Quante volte hai deciso di iniziare qualcosa di nuovo, pieno di entusiasmo, solo per ritrovarti qualche giorno dopo senza più voglia di continuare? Succede più spesso di quanto immagini. La colpa, però, non è solo della pigrizia. A volte, a sabotarti, sono abitudini che non sai di avere.
1. Ti affidi troppo alla motivazione iniziale
Nei primi giorni tutto sembra facile. Hai energia, curiosità, speranza. Ma man mano che la novità svanisce, anche la motivazione scende a picco.
Il problema è aspettarsi che la motivazione sia sempre lì. In realtà, la motivazione è variabile. Ciò che ti serve davvero è una routine che ti sostenga anche nei giorni no.
La soluzione? Trasforma l’obiettivo in un’abitudine. Parti in piccolo. Vuoi allenarti? Inizia con 10 minuti al giorno. Non puntare alla perfezione, ma alla coerenza.
2. Hai aspettative troppo alte (e poco realistiche)
Quando immagini il tuo cambiamento, lo vedi tutto e subito. Sei motivato, quindi pensi di poter stravolgere la tua vita in una settimana. Ma poi la realtà ti riporta coi piedi per terra.
Queste aspettative esagerate ti portano a un inevitabile senso di fallimento. E il fallimento, si sa, spegne ogni entusiasmo.
Meglio invece:
- Fissare obiettivi piccoli, specifici e misurabili
- Festeggiare anche i progressi minimi
- Accettare che inciampare fa parte del processo
3. Sei troppo dipendente dai risultati immediati
Viviamo nell’era del tutto e subito. Ma gli obiettivi più importanti richiedono tempo. Se sei sempre in cerca di gratificazioni rapide, molli appena i risultati tardano ad arrivare.
Il cambiamento vero si costruisce sul lungo periodo. Non vedere subito un risultato non significa che stai fallendo. Significa solo che stai seminando.
Un consiglio pratico? Usa un diario giornaliero. Scrivi cosa hai fatto ogni giorno verso il tuo obiettivo. Ti aiuta a vedere i progressi che spesso la mente ignora.
4. Ti confronti continuamente con gli altri
Scrolli Instagram, vedi gli altri “avere successo” con una facilità apparente e ti senti inadeguato. Ma il confronto continuo è veleno per la motivazione.
Ogni persona ha i suoi ritmi, le sue difficoltà, il suo punto di partenza. Paragonarti agli altri mina la fiducia in te stesso e ti fa sentire sempre indietro.
Come uscirne? Concentrati sul tuo percorso. Confrontati con chi eri ieri, non con chi vedi sui social. E limita il tempo che passi a guardare la vita degli altri.
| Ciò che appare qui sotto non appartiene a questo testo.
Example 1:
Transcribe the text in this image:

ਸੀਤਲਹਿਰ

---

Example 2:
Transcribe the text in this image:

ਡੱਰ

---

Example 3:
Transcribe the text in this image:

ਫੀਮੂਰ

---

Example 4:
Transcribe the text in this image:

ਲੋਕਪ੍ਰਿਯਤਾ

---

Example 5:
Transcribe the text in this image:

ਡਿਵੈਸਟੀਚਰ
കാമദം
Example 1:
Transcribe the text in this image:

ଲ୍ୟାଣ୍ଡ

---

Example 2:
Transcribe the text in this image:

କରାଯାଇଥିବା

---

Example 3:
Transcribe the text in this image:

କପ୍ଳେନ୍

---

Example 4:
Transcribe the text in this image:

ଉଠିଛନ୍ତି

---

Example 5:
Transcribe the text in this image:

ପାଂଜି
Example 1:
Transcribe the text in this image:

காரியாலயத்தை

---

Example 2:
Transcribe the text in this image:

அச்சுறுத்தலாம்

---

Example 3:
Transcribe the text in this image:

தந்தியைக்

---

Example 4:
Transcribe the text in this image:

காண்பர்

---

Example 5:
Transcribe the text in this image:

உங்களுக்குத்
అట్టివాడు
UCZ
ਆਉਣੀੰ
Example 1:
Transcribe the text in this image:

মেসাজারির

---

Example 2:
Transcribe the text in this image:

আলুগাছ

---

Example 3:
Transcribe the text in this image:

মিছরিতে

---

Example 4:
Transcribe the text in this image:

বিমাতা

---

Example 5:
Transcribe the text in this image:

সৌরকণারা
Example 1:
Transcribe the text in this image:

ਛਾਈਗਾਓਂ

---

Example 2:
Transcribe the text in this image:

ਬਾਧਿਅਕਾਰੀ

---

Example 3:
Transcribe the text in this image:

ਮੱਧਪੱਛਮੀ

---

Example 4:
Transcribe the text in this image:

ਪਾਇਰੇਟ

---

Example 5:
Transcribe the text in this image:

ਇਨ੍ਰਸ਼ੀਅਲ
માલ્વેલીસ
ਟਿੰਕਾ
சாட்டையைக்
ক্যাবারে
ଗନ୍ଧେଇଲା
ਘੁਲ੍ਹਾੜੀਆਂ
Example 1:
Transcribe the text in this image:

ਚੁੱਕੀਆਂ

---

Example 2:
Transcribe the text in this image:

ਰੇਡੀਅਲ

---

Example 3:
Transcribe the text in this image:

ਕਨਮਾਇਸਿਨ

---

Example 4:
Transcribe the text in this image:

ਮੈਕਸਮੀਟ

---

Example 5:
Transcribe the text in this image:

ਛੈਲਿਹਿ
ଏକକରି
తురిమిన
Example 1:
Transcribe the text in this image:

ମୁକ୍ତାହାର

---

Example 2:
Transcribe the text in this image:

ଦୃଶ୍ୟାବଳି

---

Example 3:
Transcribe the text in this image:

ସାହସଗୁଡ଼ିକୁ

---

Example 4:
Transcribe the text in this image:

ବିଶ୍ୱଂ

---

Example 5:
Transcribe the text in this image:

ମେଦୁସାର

5. Non sai davvero perché lo fai
A volte insegui obiettivi perché “dovresti”, non perché li vuoi davvero. Ma se non c’è un legame profondo tra te e l’obiettivo, la motivazione svanisce alla prima difficoltà.
Chiediti: Perché lo sto facendo? È una cosa che desidero davvero o che qualcuno si aspetta da me?
Quando trovi un perché forte, anche i momenti difficili diventano sopportabili. E la tua determinazione guadagna radici profonde.
Riparti da qui: piccoli passi, grandi risultati
La motivazione non è un superpotere riservato a pochi fortunati. È una risorsa che puoi coltivare con consapevolezza e strategia.
Evita questi 5 errori e cambia approccio:
- Sostituisci la motivazione con l’abitudine
- Sii realistico e gentile con te stesso
- Accetta che i risultati richiedono tempo
- Concentrati sul tuo percorso, non su quello degli altri
- Coltiva un “perché” autentico
Anche se ora ti sembra difficile, puoi davvero cambiare. Un piccolo passo alla volta.